O valor inicial da causa foi de R$ 23 mil, porém, mesmo após mais de 10 meses da sentença, e 1 ano e 1 mês desde a censura arbitrária, a Meta segue afrontando abertamente a Justiça brasileira, mantendo a página do Jornal do Rio de Janeiro fora do ar até hoje, em flagrante desobediência judicial, sem multa, sem sanção e sem qualquer medida eficaz que force o cumprimento da ordem.

O agravante: A sentença não estipulou multa diária (astreintes) pela não reativação da página, o que, na prática, permitiu que a Meta descumpra a ordem judicial sem sofrer consequências mais severas até o momento.

Constituição é clara: censura é crime

A Constituição Federal do Brasil é cristalina:

Artigo 5º, inciso IX: “É livre a expressão da atividade intelectual, artística, científica e de comunicação, independentemente de censura ou licença.”

Artigo 220: “Nenhuma lei conterá dispositivo que possa constituir embaraço à plena liberdade de informação jornalística em qualquer veículo de comunicação social. É vedada toda e qualquer censura de natureza política, ideológica e artística.”

O que se presencia neste caso é uma clara e direta violação dos princípios democráticos e do Estado de Direito. A Meta desrespeita não só o direito do Jornal do Rio de Janeiro, mas também o direito da sociedade brasileira de ter acesso à informação livre, plural e independente.

Precedente perigoso

O que está em curso é um perigoso precedente: uma big tech estrangeira, operando no Brasil, se recusa a cumprir uma sentença proferida por um tribunal brasileiro, desafiando frontalmente as autoridades, a Constituição e os direitos fundamentais dos cidadãos.

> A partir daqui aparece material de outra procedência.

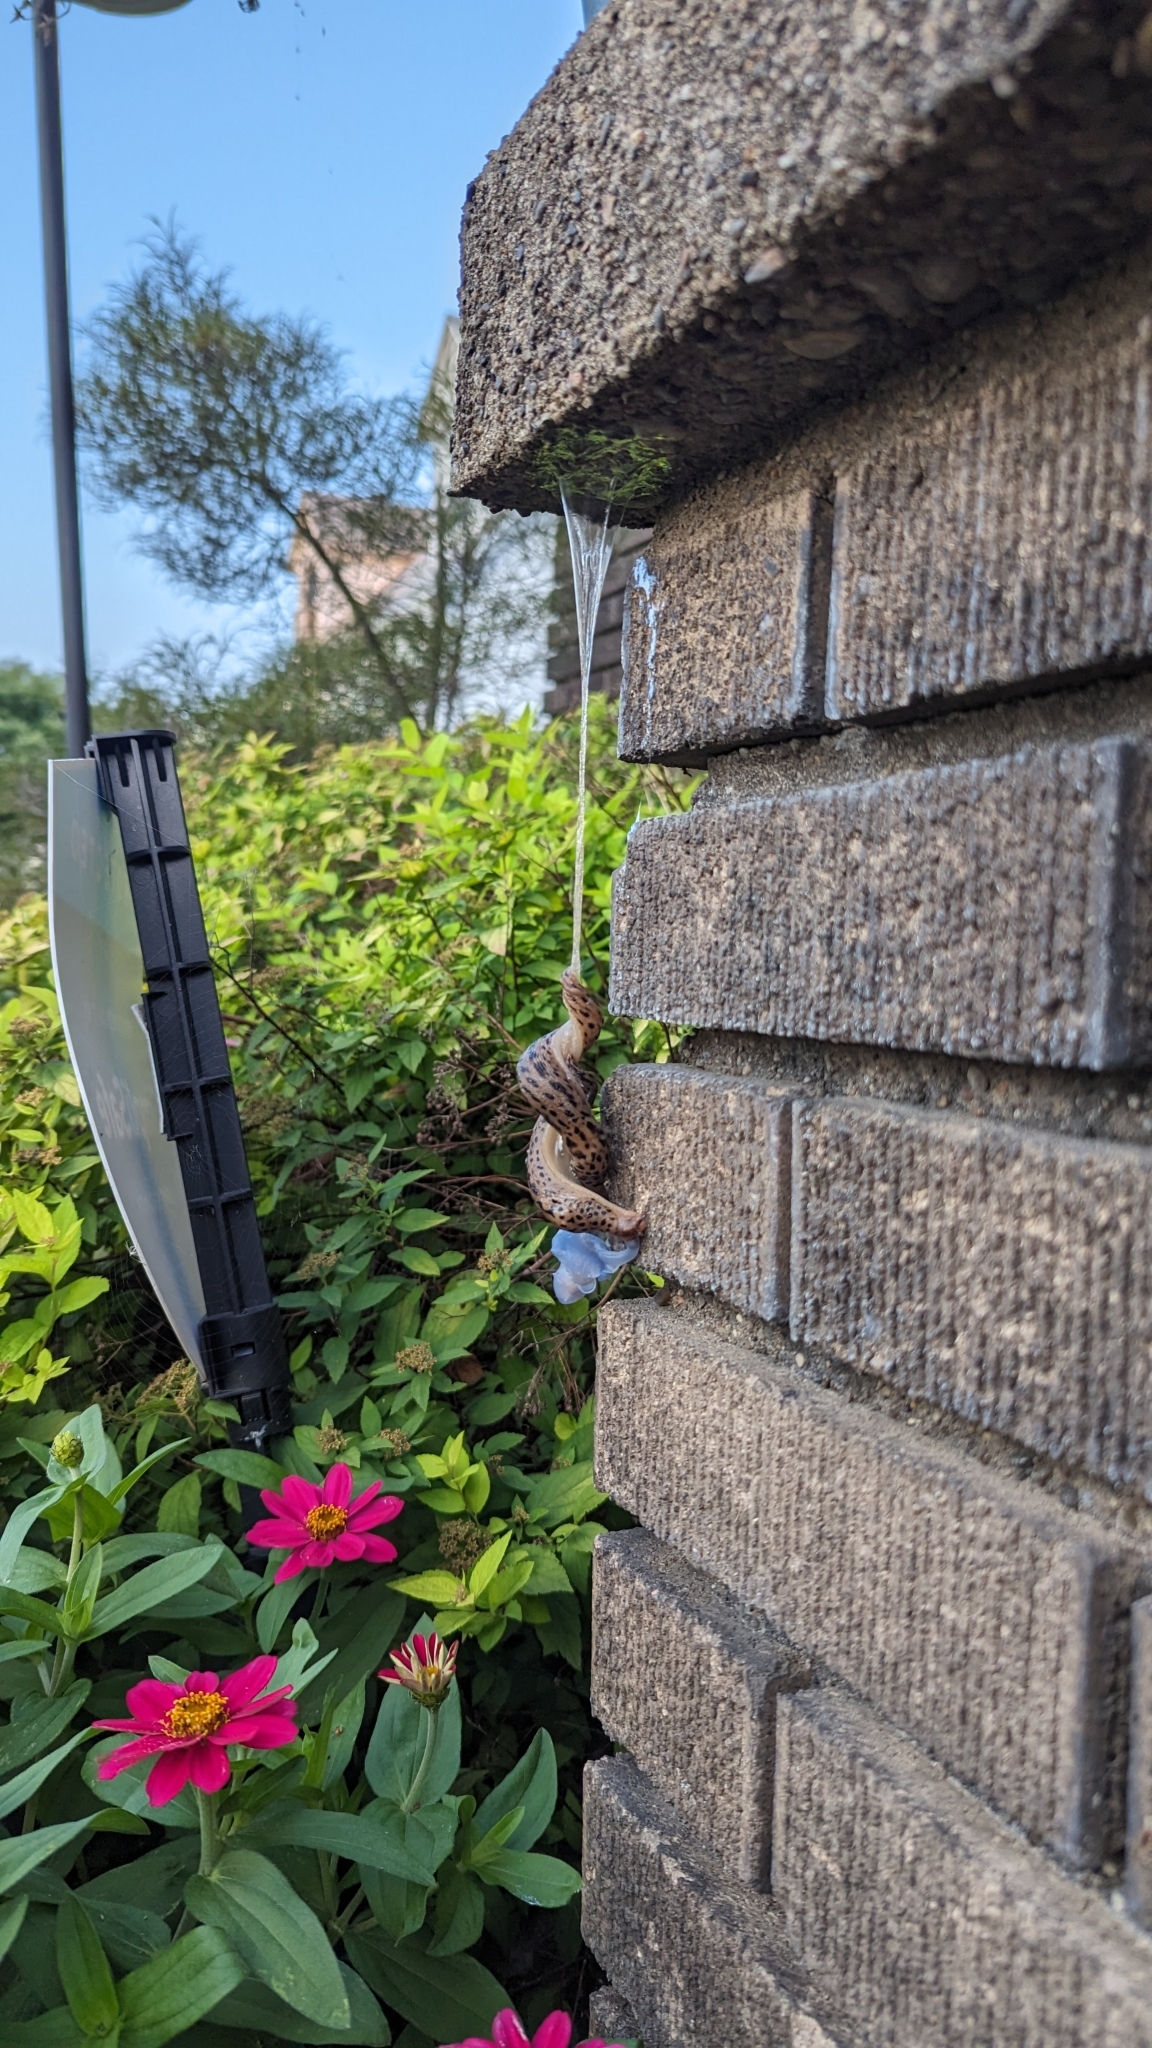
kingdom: Animalia
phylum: Mollusca
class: Gastropoda
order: Stylommatophora
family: Limacidae
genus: Limax
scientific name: Limax maximus
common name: Great grey slug
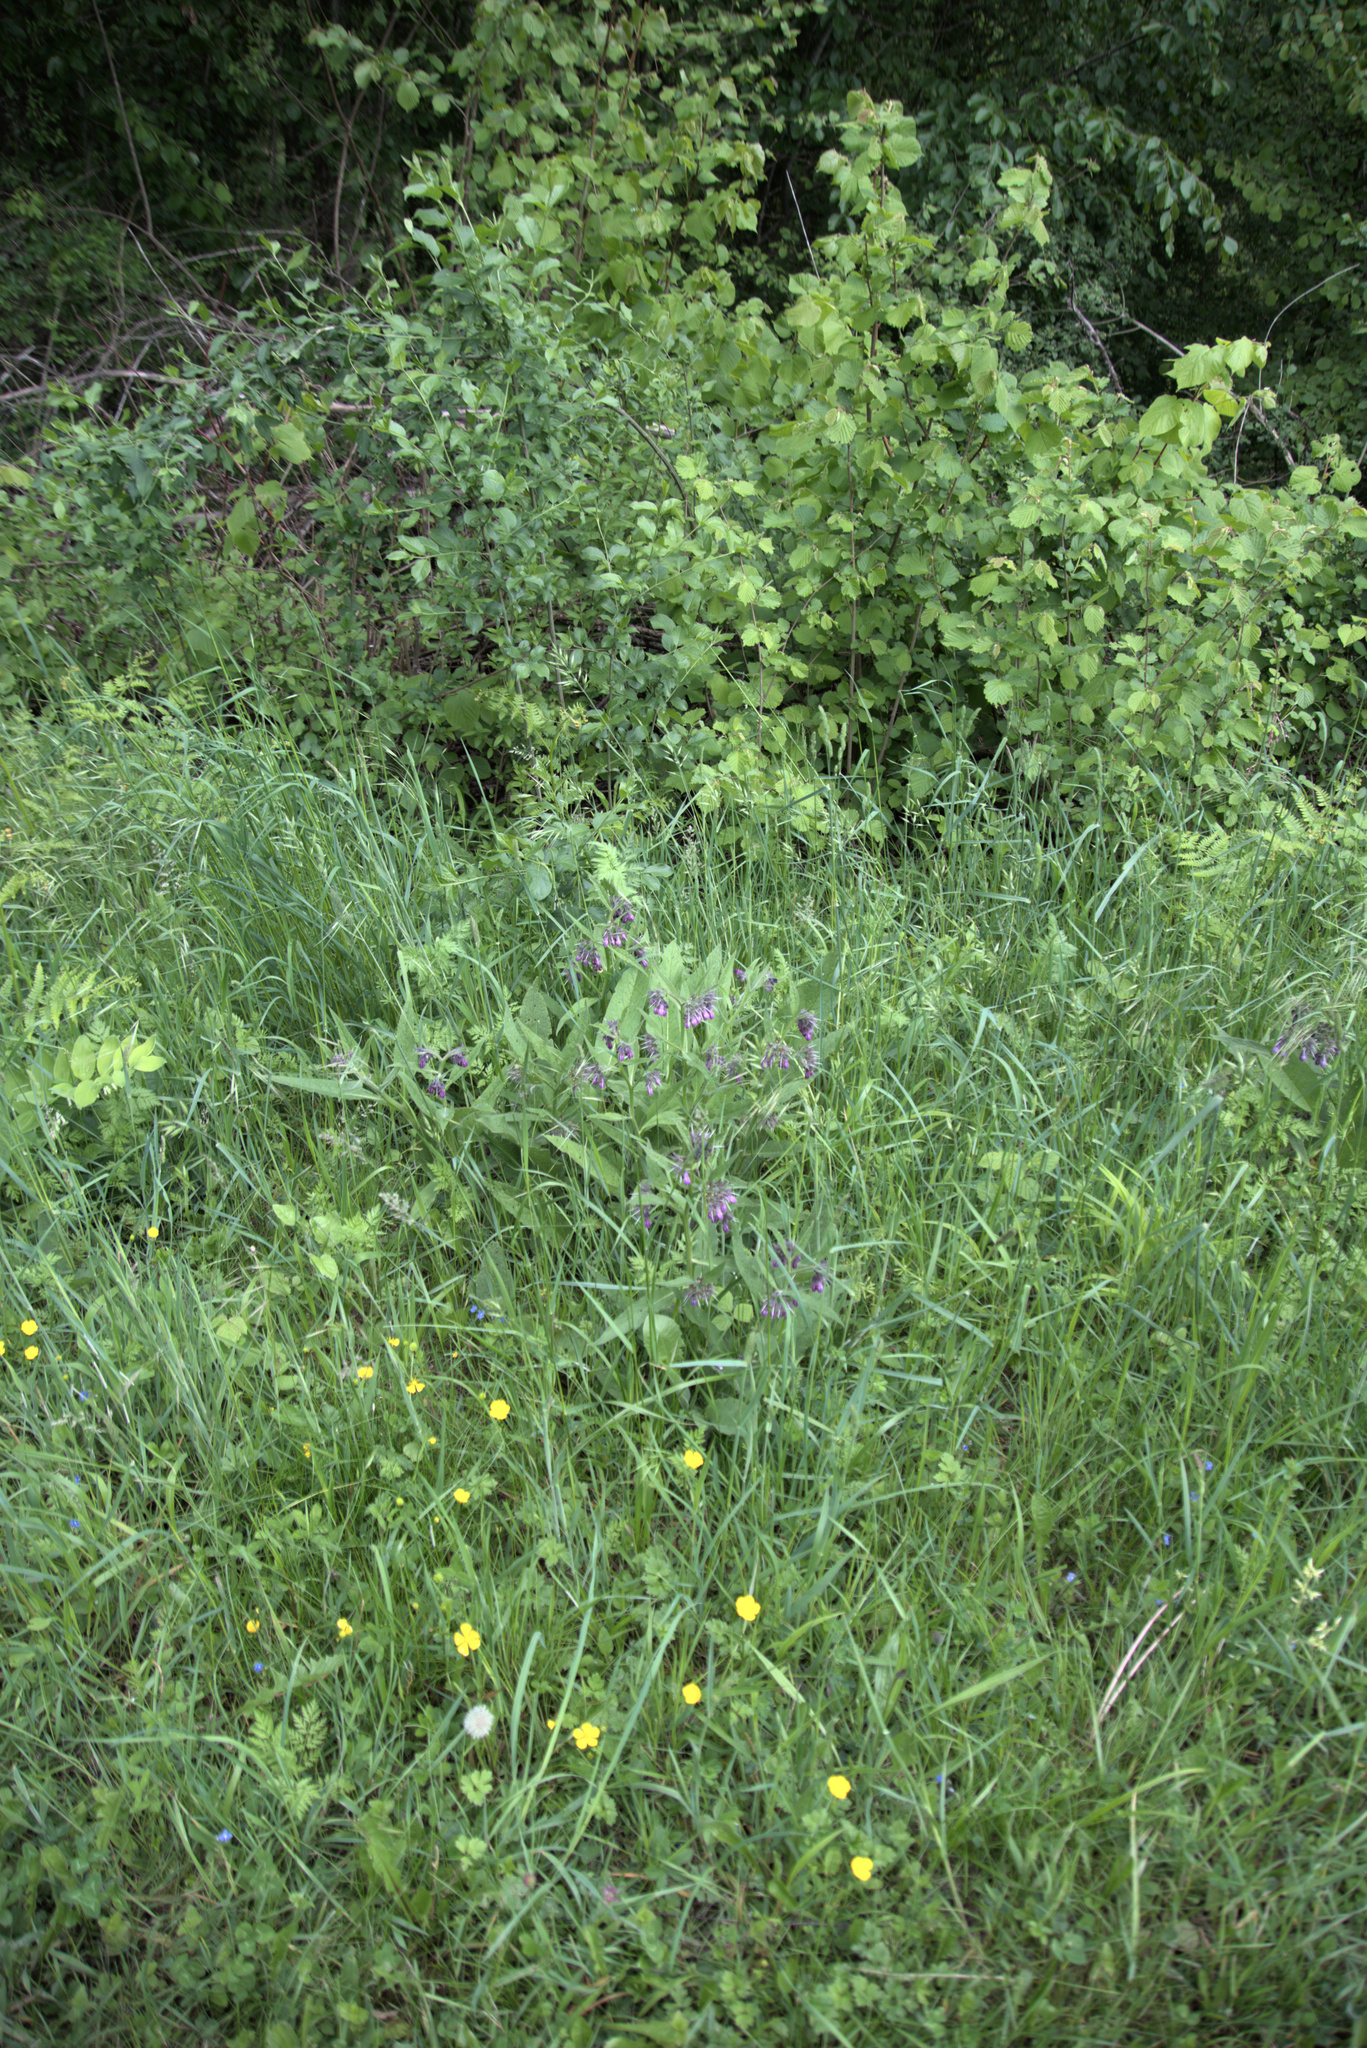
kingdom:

Se uma empresa privada, estrangeira, pode simplesmente ignorar uma decisão da Justiça brasileira, o que isso significa para a soberania nacional e para os direitos dos cidadãos?

Um Padrão Global de Violações: Multas, Descumprimentos e Ameaças à Soberania

A atitude da Meta e a necessidade de imposição de multas pesadas não surpreendem quando se analisa o histórico da empresa. O caso do Jornal do Rio de Janeiro se encaixa em um padrão de desrespeito à Justiça, documentado no Brasil e no exterior, onde a empresa só age após a imposição de sanções severas.
No Brasil, o histórico é extenso e envolve todas as esferas do Judiciário:
  • Violação de Dados em Massa (Caso Cambridge Analytica): A empresa foi condenada a pagar R$ 6,6 milhões por compartilhamento indevido de dados de usuários brasileiros. A decisão foi divulgada oficialmente pelo Ministério da Justiça.